__Problem__:
Reproduce every line of text in the material below verbatim, leaving the pictures out of your output.

--- Study material ---

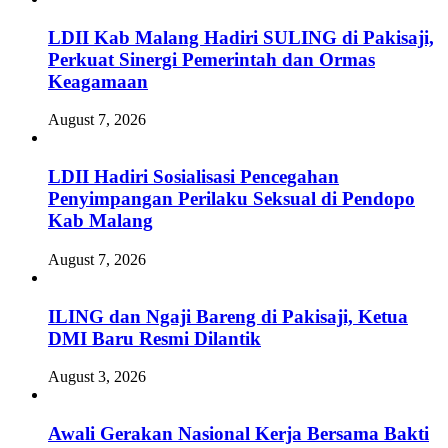
LDII Kab Malang Hadiri SULING di Pakisaji,
Perkuat Sinergi Pemerintah dan Ormas
Keagamaan
August 7, 2026
LDII Hadiri Sosialisasi Pencegahan
Penyimpangan Perilaku Seksual di Pendopo
Kab Malang
August 7, 2026
ILING dan Ngaji Bareng di Pakisaji, Ketua
DMI Baru Resmi Dilantik
August 3, 2026
Awali Gerakan Nasional Kerja Bersama Bakti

---

__Result for this exercise__:
LDII Kab Malang Hadiri SULING di Pakisaji,
Perkuat Sinergi Pemerintah dan Ormas
Keagamaan
August 7, 2026
LDII Hadiri Sosialisasi Pencegahan
Penyimpangan Perilaku Seksual di Pendopo
Kab Malang
August 7, 2026
ILING dan Ngaji Bareng di Pakisaji, Ketua
DMI Baru Resmi Dilantik
August 3, 2026
Awali Gerakan Nasional Kerja Bersama Bakti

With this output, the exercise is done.